Ray Kurzweil predicts that in the coming decades the term “life expectancy” will become irrelevant. By then medical advances and nanotechnology will be such effective tools with which to repair our bodies as they break down with age it will be as simple as car repair, changing out old parts for new and getting us back on the road again. Indefinitely. Even without the breakthrough technologies that allow us to regrow organs or reprogram faulty genes technological advances are making their imprint on our longevity. But a puzzling part to the equation has emerged. While humans are in fact living longer lives on average, the oldest age that the oldest people reach seems to be stubbornly and oddly precisely cemented right at 114.
Life expectancy nearly doubled in developed countries over the 20th century. Prior to 1950 the increase was due mostly to a decrease in infant mortality. After the 1950s it was a decline in old age mortality that provided the main life-prolonging force. Improvements to the social and physical environments and breakthroughs in healthcare underlie both phases of mortality decrease. A person born in the US at the turn of the 20th century could expect to live 49.2 years. Their ancestor born in 2003 could reasonably expect to see their 77th birthday. But while average lifespans continue to lengthen, the oldest of the old appear to be encountering a rather powerful limiting factor. As reported recently in Slate, the number of oldest supercentenarians – people 110 and older – has stayed at around 80 over the past few years. And the age at which they die hasn’t changed over the past few decades. Data from japan is used to illustrate this. In 1990 there were 3,000 people 100 or older, the oldest of them being 114. Twenty years later the number of people aged 100 and over had grown to around 44,000, but the oldest was still 114. Robert Young, a gerontologist working for the Guinness Book of World Records, estimates that “the odds of a person dying in any given year between the ages of 110 and 113 appear to be about one in two. But by age 114, the chances jump to more like two in three.”
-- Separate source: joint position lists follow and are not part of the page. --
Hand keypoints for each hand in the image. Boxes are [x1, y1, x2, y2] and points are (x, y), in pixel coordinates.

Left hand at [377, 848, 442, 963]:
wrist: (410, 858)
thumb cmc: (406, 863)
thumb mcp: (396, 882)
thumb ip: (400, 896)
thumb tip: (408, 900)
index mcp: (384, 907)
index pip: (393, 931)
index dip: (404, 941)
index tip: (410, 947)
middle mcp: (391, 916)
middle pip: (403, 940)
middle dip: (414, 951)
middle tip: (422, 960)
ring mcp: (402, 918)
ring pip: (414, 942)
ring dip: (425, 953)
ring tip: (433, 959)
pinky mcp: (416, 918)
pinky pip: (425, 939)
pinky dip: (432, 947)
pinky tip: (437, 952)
This phenomenon of everyone getting older but the oldest dying at the about the same age is called “rectangularization of the mortality curve.” A mortality curve tracks the probability that a person will be alive at a certain age. At birth the value is 100%. By year one it begins to slope downward, and around 70s, 80s, 90s it drops at a faster rate. In decades past the curve looked like a ski slope, hitting zero around 114. But the fact that more people are living longer lifts the curve and pushes it to the right so it looks more like a cliff than a ski slope – and more like a rectangle.
During our last Google+ Hangout we got a chance to hang with longevity researcher Aubrey de Grey, author of “Ending Aging” who once proclaimed “the first person to live to 1,000 was probably born by 1945.” We asked him about rectangularization, why it was that the whole ski slope doesn’t just move to the right but instead comes crashing down at around age 114. “This is a fascinating phenomenon and nobody has really much idea of what’s going on. What we do know is that it’s absolutely essential to not jump to conclusions about what’s going on. Time and time again over the decades past demographers have been brutally misled by short-term phenomena, by statistics gathered only over a few years. Blips happen for all manner of impenetrable reasons. In this case we’re talking about people born in a small segment of time, around 1900, and most of them born in particular countries and going through certain types of life they might not have gone through had they been born 20 years previously or 20 years later. There are many factors called ‘cohort effects’ that can cause early life phenomena to have an influence on longevity.”
Bottom line: don’t believe the hype.
“At this point I’m not exactly losing sleep over the phenomenon you’re talking about. I think that we’re probably going to see a resumption of the trend of everything just moving to the right eventually.”
De Grey also adds that medical developments could make rectangularization, much speculated upon in the study of aging, a moot discussion. “I don’t really care about whether I’m right or not about what I just said because it’s all going to become completely irrelevant when we have therapies that repair the damage of aging. Those therapies are going to make the whole concept of life expectancy…the way it’s calculated today will no longer exist.”
Because therapies will make life expectancies of the future, de Grey argues, so much longer than they are today, today’s estimates will become irrelevant. Like trying to compare Mark McGuire, Sammy Sosa and Barry Bonds to Babe Ruth. After steroids, all bets are off.
But that’s not stopping researchers from looking for the “longevity gene.” Sampling the genetic material of centenarians, researchers have seen strong correlations with several genes and the likelihood of living to 100. Two of them are involved in fat metabolism, a third in calcium metabolism.
Despite de Grey’s skepticism, if there really is a genetically-programmed limit around 114, seems to me that would make it all the more imperative to make good on the Longevity Dividend, the range of benefits to both individuals and society were we to stay healthier longer. Some argue that extending life will only postpone the inevitable disease and frailty that comes with old age. But if there were an upper bound that is not affected by current longevity trends, then the longest lifespans will not get longer but the period of age-related disease and frailty would be shortened.
Just my two cents for what they’re worth. Regardless of whether or not the upper bound is real, I agree with de Grey. Biologically, it is a fascinating phenomenon.